ヒトタンパク質発現リソース 成果普及

ヒトタンパク質発現リソース

ヒトタンパク質発現リソースとiPS細胞誘導遺伝子Glis1

 NEDO委託事業 「タンパク質機能解析・活用プロジェクト(平成12年度~17年度)」において、ヒト完全長cDNAを基盤としたヒトタンパク質発現リソースを構築しました(ヒト完全長cDNAクローンのGateway化)。このリソースには、世界最高の数と質を誇る約6万5千クローンを収納し、ヒト遺伝子の約80%をカバーしています。
 NEDO委託事業「iPS細胞等幹細胞産業応用促進基盤技術開発」では、このヒトタンパク質発現リソースを用いて、京都大学・山中教授のグループと連携して山中4因子と呼ばれるOct3/4, Sox2, Klf4, c-Mycを相補する新規遺伝子の探索を進め、安全かつ効率的な新規iPS細胞誘導遺伝子Glis1を発見しました。

 ヒトタンパク質発現リソースから選出した1,437個の転写因子を用いて、Klf4の代替因子として18因子を同定しました。その18因子の1つである転写因子Glis1を、発ガンの危険性があるc-Mycを除いた 3因子(Oct3/4, Sox2, Klf4)と一緒に、マウスやヒトの線維芽細胞に導入すると、従来の方法に比較して非常に効率よくiPS細胞を作製できることが明らかになりました。更に、Glis1が初期化を促進する機構を詳細に検討したところ、Glis1は初期化が不完全な細胞の増殖を抑制し、完全に初期化した細胞のみ増殖させることがわかりました(Nature ,9 June,2011)。
 京都大学・山中教授は、新規iPS細胞誘導遺伝子Glis1を「魔法の遺伝子」と呼び、これにより、臨床応用に使用可能なiPS細胞作製方法の確立に大きく貢献することが期待されます。

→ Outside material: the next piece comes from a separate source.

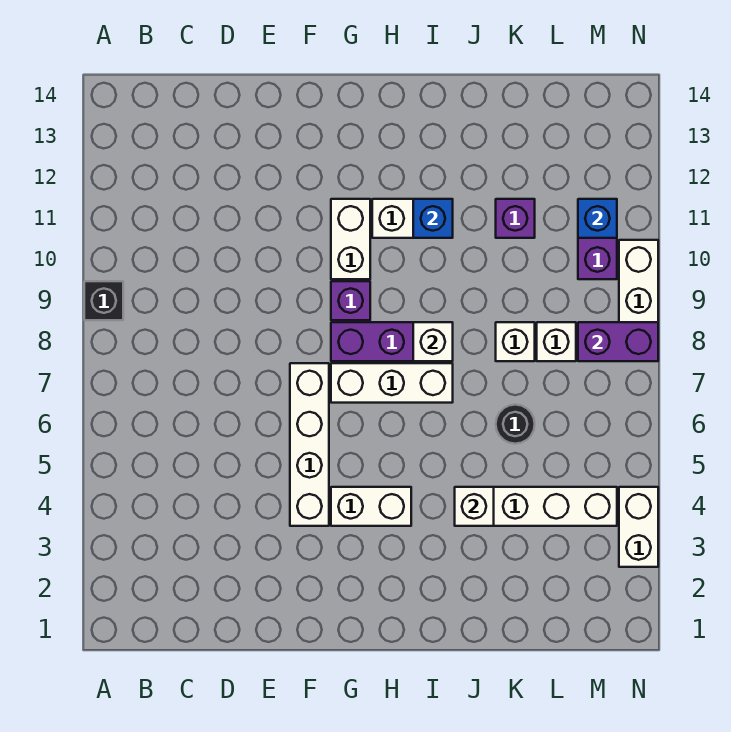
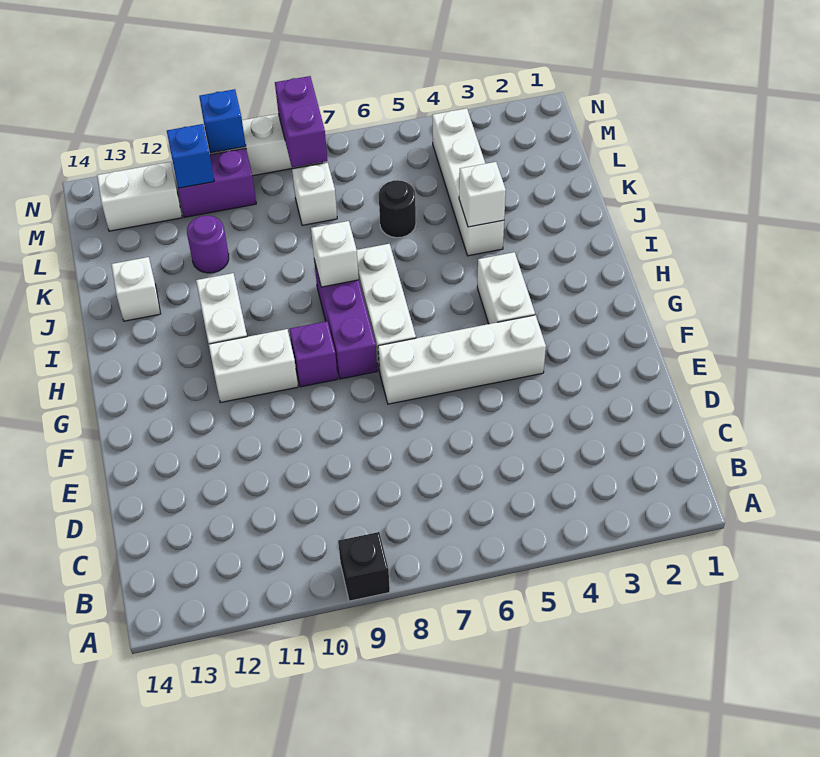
blue 1x1 brick [413,199,453,238] -> blue 1x1 brick moved to [199,89,246,153]
white 1x1 brick [496,322,535,361] -> white 1x1 brick moved to [111,257,161,321]
purple 1x1 brick [496,199,535,238] -> purple 1x1 round brick [187,215,229,273]
white 1x2 brick [619,487,658,567] -> white 1x2 brick moved to [97,162,182,231]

 コムギ胚芽無細胞系によるハイスループットのタンパク質合成システムも合わせて開発し、ヒトタンパク質発現リソースから2万種類のタンパク質を1週間の短期間で作製することが可能です。また、ヒト遺伝子・タンパク質データベースHGPD (Human Gene and Protein Database ) が整備されており、このリソースに含まれるGatewayクローンの詳細情報、及びそのクローンからのタンパク質発現データを検索することができます。
 これらのクローンは、独立行政法人 製品評価技術基盤機構(NITE) 生物遺伝資源部門(NBRC) から配布されています。

 ヒトタンパク質発現リソースを活用した研究として、iPS細胞誘導因子探索の他に、分化誘導因子等の探索、蛍光タンパク質を用いたインビトロ・メモリーダイ法による化合物スクリーニング、プロテイン・アクティブアレイによる血清中の自己抗体解析、標準タンパク質を用いた定量プロテオミクス解析にも利用されており、タンパク質機能解析の基礎研究から創薬探索、再生医療の応用研究まで幅広く利用することが可能です。